Hello, Bart.
On Wed, Apr 11, 2018 at 12:50:51PM +0000, Bart Van Assche wrote:
Thank you for having shared this patch. It looks interesting to me. What I know about the blk-mq timeout handling is as follows:
- Nobody who has reviewed the blk-mq timeout handling code with this patch applied has reported any shortcomings for that code.
- However, several people have reported kernel crashes that disappear when the blk-mq timeout code is reworked. I'm referring to "nvme-rdma corrupts memory upon timeout" (http://lists.infradead.org/pipermail/linux-nvme/2018-February/015848.html) and also to a "RIP: scsi_times_out+0x17" crash during boot (https://bugzilla.kernel.org/show_bug.cgi?id=199077).
So we have the choice between two approaches: (1) apply the patch from your previous e-mail and root-cause and fix the crashes referred to above. (2) apply a patch that makes the crashes reported against v4.16 disappear and remove the atomic instructions introduced by such a patch at a later time.
Since crashes have been reported for kernel v4.16 I think we should follow approach (2). That will remove the time pressure from root-causing and fixing the crashes reported for the NVMeOF initiator and SCSI initiator drivers.

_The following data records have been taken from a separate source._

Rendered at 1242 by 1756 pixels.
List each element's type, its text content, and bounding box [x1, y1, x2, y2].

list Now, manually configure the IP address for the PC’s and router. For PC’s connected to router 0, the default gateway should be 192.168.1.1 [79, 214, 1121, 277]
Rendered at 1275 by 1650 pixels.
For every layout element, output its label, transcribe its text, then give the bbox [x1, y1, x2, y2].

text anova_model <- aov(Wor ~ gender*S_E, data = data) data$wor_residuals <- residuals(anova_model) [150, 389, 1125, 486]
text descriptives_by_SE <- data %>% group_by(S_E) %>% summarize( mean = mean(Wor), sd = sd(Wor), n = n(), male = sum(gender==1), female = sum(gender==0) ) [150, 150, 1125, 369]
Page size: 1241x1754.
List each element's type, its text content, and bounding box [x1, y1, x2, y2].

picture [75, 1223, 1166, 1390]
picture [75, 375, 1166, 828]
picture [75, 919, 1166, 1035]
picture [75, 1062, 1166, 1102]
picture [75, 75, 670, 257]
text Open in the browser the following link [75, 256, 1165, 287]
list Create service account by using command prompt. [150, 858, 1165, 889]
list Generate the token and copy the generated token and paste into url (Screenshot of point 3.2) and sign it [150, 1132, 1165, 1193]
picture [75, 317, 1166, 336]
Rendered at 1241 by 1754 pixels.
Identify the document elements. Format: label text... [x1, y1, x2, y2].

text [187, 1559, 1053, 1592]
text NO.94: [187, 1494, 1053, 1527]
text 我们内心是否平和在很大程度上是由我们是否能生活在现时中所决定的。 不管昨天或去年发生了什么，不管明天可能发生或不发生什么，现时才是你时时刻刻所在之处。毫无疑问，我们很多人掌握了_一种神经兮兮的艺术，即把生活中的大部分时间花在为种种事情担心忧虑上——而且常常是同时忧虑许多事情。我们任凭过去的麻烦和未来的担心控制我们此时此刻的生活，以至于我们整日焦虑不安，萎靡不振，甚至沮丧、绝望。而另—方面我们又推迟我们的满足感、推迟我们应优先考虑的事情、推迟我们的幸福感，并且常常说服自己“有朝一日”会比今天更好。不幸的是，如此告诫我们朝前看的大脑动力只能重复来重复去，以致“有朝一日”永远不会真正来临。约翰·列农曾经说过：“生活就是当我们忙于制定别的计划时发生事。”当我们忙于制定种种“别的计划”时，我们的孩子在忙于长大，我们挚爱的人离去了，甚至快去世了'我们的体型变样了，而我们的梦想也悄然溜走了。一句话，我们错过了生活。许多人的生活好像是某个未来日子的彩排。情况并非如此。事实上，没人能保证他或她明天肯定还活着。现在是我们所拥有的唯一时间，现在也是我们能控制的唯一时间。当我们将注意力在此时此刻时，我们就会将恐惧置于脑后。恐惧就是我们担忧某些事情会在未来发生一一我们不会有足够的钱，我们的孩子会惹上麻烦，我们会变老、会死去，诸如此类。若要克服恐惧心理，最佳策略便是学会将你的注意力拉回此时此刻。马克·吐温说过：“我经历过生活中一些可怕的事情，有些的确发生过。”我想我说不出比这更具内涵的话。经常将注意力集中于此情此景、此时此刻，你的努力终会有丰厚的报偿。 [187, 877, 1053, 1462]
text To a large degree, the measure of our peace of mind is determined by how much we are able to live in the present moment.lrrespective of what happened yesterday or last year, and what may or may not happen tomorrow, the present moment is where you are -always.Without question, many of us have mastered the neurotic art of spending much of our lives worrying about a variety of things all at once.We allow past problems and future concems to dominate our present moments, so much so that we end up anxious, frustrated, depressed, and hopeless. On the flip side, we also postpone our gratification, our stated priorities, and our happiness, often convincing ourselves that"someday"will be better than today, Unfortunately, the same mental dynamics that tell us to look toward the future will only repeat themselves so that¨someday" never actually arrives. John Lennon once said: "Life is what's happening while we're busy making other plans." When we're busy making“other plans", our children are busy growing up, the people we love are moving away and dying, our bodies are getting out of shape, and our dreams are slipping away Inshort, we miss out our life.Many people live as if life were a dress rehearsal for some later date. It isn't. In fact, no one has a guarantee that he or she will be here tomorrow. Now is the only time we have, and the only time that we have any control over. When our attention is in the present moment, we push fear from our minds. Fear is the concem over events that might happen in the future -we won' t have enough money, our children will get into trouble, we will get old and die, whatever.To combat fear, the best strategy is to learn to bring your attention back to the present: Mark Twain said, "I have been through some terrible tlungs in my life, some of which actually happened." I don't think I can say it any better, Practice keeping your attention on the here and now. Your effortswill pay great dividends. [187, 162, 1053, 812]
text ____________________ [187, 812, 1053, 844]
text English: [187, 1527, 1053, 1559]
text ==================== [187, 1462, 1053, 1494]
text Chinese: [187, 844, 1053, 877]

So, it really bothers me how blind we're going about this. It isn't an insurmountable emergency that we have to adopt whatever solution which passed a couple tests this minute. We can debug and root cause this properly and pick the right solution. We even have two most likely causes already analysed and patches proposed, one of them months ago. If we wanna change the handover model, let's do that because the new one is better, not because of vague fear.
Thanks.